While recent video deblurring methods have advanced significantly, they often overlook two valuable prior information: (1) motion vectors (MVs) and coding residuals (CRs) from video codecs, which provide efficient inter-frame alignment cues, and (2) the rich real-world knowledge embedded in pre-trained diffusion generative models. We present CPGDNet, a novel two-stage framework that effectively leverages both coding priors and generative diffusion priors for high-quality deblurring. First, our coding-prior feature propagation (CPFP) module utilizes MVs for efficient frame alignment and CRs to generate attention masks, addressing motion inaccuracies and texture variations. Second, a coding-prior controlled generation (CPC) module network integrates coding priors into a pretrained diffusion model, guiding it to enhance critical regions and synthesize realistic details. Experiments demonstrate our method achieves state-of-the-art perceptual quality with up to 30% improvement in IQA metrics. Both the code and the codingprior-augmented dataset will be open-sourced.

Paper Structure

This paper contains 20 sections, 7 equations, 11 figures, 4 tables.

Figures (11)

  • Figure 1: Our framework integrates video decoding priors with diffusion-based generative priors for video deblurring. From the compressed video bit stream, we extract motion vectors (MVs) and coding residuals (CRs) alongside decoded frames. Comparative results show improved blur removal and detail reconstruction. (Zoom in for best view.)

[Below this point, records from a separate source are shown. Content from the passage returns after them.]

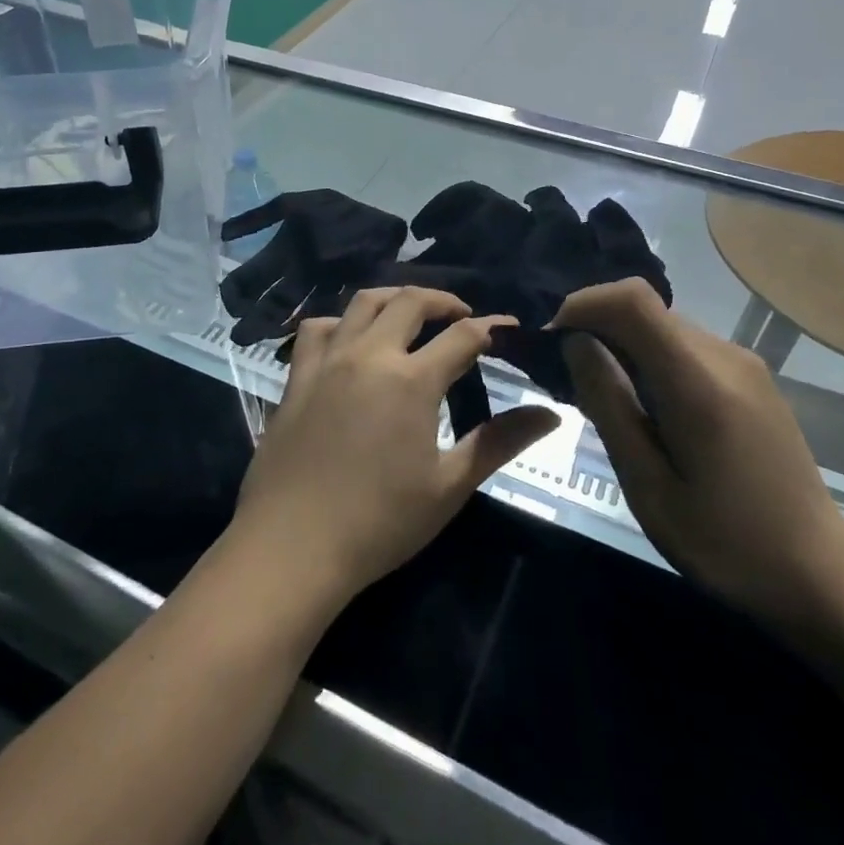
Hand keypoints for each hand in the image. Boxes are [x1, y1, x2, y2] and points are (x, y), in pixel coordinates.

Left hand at [234, 288, 561, 602]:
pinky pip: (318, 329)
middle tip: (461, 315)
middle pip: (410, 302)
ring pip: (362, 303)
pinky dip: (341, 321)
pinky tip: (350, 338)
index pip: (463, 336)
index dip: (492, 326)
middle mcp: (369, 355)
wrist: (293, 545)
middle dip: (443, 300)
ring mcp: (328, 362)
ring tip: (410, 313)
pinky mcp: (297, 377)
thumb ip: (499, 442)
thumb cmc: (379, 522)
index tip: (510, 327)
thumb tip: (550, 415)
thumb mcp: (449, 486)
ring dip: (394, 298)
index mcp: (412, 380)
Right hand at [553, 279, 843, 622]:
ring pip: (661, 326)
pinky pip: (683, 346)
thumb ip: (610, 405)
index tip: (553, 342)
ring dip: (621, 345)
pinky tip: (645, 408)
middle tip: (568, 380)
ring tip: (604, 399)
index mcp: (699, 383)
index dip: (583, 304)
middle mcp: (724, 356)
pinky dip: (648, 358)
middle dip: (595, 329)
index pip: (632, 299)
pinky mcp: (750, 376)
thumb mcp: (649, 486)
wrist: (818, 571)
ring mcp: (743, 363)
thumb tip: (575, 343)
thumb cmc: (725, 542)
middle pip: (644, 309)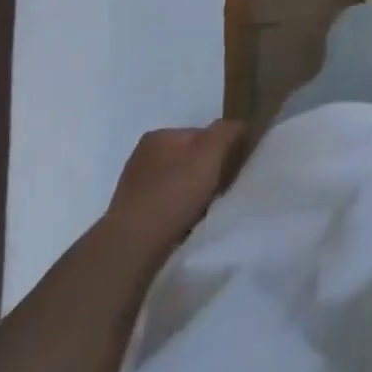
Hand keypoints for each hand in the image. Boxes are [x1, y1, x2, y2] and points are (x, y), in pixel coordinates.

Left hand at [106, 120, 246, 249]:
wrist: (133, 245)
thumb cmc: (173, 192)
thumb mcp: (211, 152)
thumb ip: (228, 132)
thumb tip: (240, 125)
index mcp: (159, 136)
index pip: (201, 134)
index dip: (221, 150)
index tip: (232, 170)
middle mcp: (142, 156)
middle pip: (188, 159)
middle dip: (205, 173)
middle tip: (220, 192)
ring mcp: (133, 187)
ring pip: (177, 184)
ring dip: (191, 194)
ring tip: (203, 212)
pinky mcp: (130, 215)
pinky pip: (165, 206)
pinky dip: (177, 213)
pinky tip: (184, 225)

  • Figure 2: Overview of our CPGD-Net pipeline: Our framework consists of (1) a Coding-Prior Feature Propagation (CPFP) module that aligns features through cascaded CPFA blocks and performs initial restoration, followed by (2) a Coding-Prior Controlled Generation (CPC) module that synthesizes high-quality outputs by conditioning a diffusion model on the stage-one results, coding priors (motion vectors/residuals), and text prompts through a denoising process.

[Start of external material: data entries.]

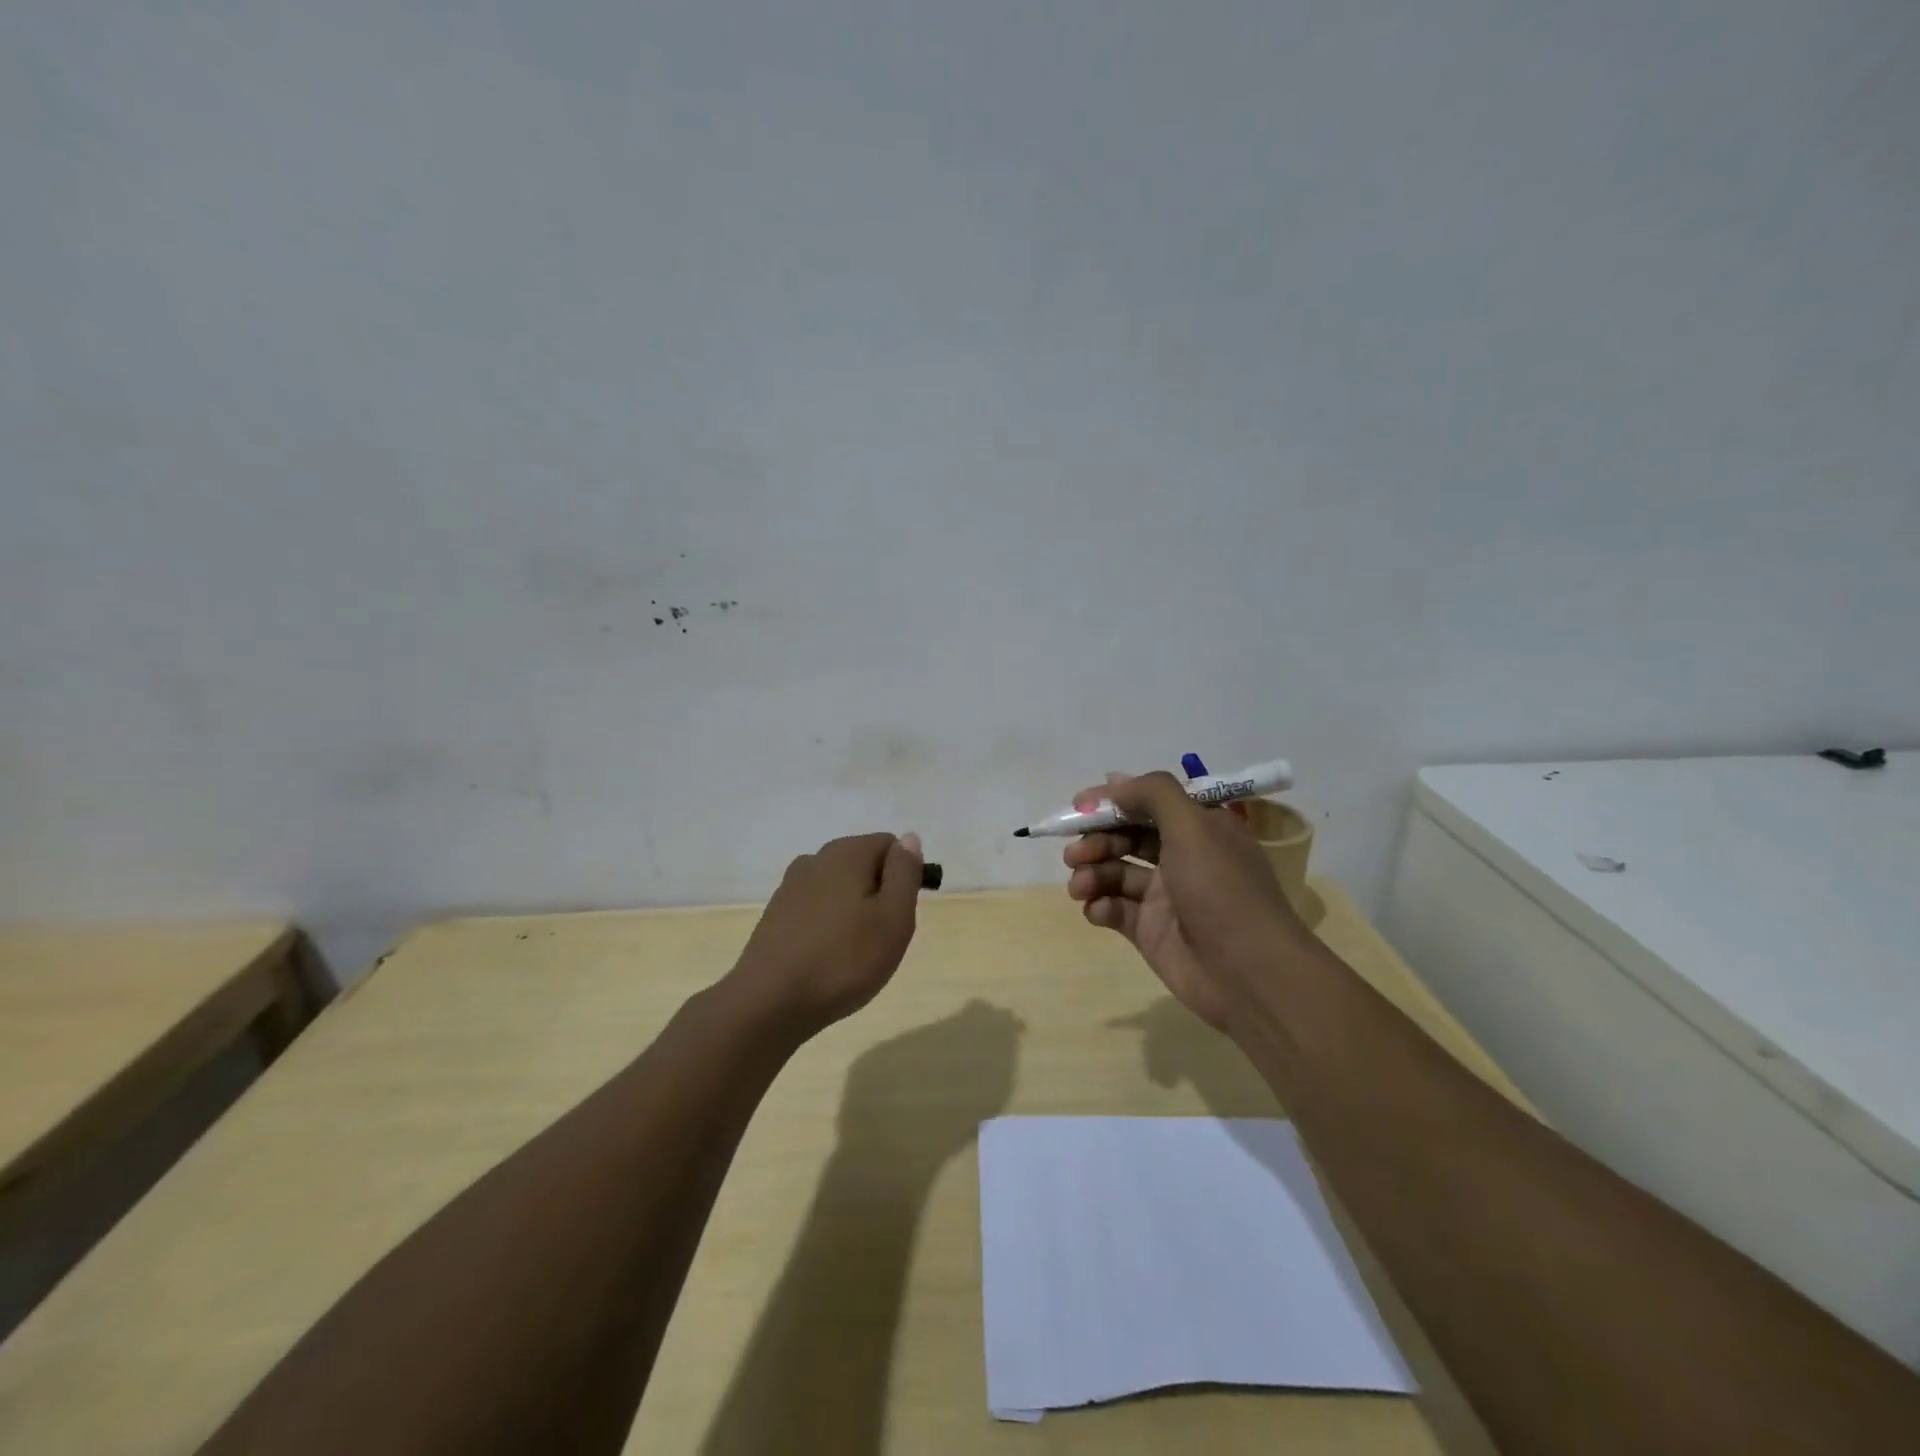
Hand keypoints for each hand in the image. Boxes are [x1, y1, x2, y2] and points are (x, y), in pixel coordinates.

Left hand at [728, 832, 923, 1036]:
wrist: (769, 1003)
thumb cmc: (843, 960)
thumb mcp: (894, 918)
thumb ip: (905, 873)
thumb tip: (909, 839)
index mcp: (847, 852)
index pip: (891, 845)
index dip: (904, 877)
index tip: (900, 914)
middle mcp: (816, 859)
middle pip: (863, 864)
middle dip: (879, 895)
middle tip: (882, 938)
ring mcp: (790, 886)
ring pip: (839, 888)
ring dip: (853, 911)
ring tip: (854, 953)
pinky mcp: (775, 914)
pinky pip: (816, 908)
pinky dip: (828, 926)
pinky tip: (826, 959)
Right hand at [1064, 773, 1303, 1029]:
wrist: (1248, 973)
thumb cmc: (1221, 889)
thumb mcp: (1193, 826)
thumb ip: (1153, 794)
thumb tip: (1114, 782)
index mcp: (1199, 828)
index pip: (1148, 803)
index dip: (1113, 802)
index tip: (1079, 806)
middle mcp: (1181, 857)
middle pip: (1126, 837)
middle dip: (1096, 840)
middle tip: (1075, 853)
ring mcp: (1164, 896)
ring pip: (1115, 872)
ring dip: (1091, 873)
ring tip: (1080, 886)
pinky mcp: (1150, 931)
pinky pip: (1114, 909)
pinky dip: (1099, 906)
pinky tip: (1097, 910)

  • Figure 3: Visualization of MVs and CRs. (a) Ground truth image; (b) Motion-blurred image. (c) Motion vector. (d) Coding residual.

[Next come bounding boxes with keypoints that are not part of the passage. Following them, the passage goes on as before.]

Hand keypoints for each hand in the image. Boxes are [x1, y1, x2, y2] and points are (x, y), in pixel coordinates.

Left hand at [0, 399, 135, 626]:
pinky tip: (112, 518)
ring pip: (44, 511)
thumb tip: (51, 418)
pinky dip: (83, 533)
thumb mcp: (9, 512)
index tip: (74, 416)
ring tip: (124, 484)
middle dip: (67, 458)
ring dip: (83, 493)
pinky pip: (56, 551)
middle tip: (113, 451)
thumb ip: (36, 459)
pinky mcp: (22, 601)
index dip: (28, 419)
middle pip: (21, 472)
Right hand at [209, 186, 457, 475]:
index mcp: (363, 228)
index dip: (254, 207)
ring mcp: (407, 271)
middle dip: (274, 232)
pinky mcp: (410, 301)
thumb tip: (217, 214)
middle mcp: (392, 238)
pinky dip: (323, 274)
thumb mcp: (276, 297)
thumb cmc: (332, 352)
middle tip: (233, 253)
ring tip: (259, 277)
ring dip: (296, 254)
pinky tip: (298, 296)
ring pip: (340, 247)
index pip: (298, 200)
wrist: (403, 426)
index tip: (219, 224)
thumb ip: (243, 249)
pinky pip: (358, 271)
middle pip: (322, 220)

  • Figure 4: Detile of the CPFA block. Given features $F_{t-1}$, motion vectors $V_{t-1\rightarrow t}$, and coding residuals $R_{t-1\to t}$: (1) Warps $F_{t-1}$ using $V_{t-1\rightarrow t}$ to obtain $\widetilde{F}_t$;(2) Predict deformable convolution parameters $\{O_{t-1\rightarrow t}, M_{t-1\rightarrow t}\}$ via concatenated $\{V_{t-1\rightarrow t}, R_{t-1\to t}, \widetilde{F}_t\}$; (3) Apply $\mathrm{DCN}(F_{t-1}, O_{t-1\rightarrow t}, M_{t-1\to t})$ and fuse with $F^*_{t-1}$ to output $F^*_t$.
  • Figure 5: At each transformer layer, motion vectors $V$ and coding residuals $R$ are converted to an attention mask $A_i$. The mask modulates the query $Q$ to prioritize blur-sensitive regions.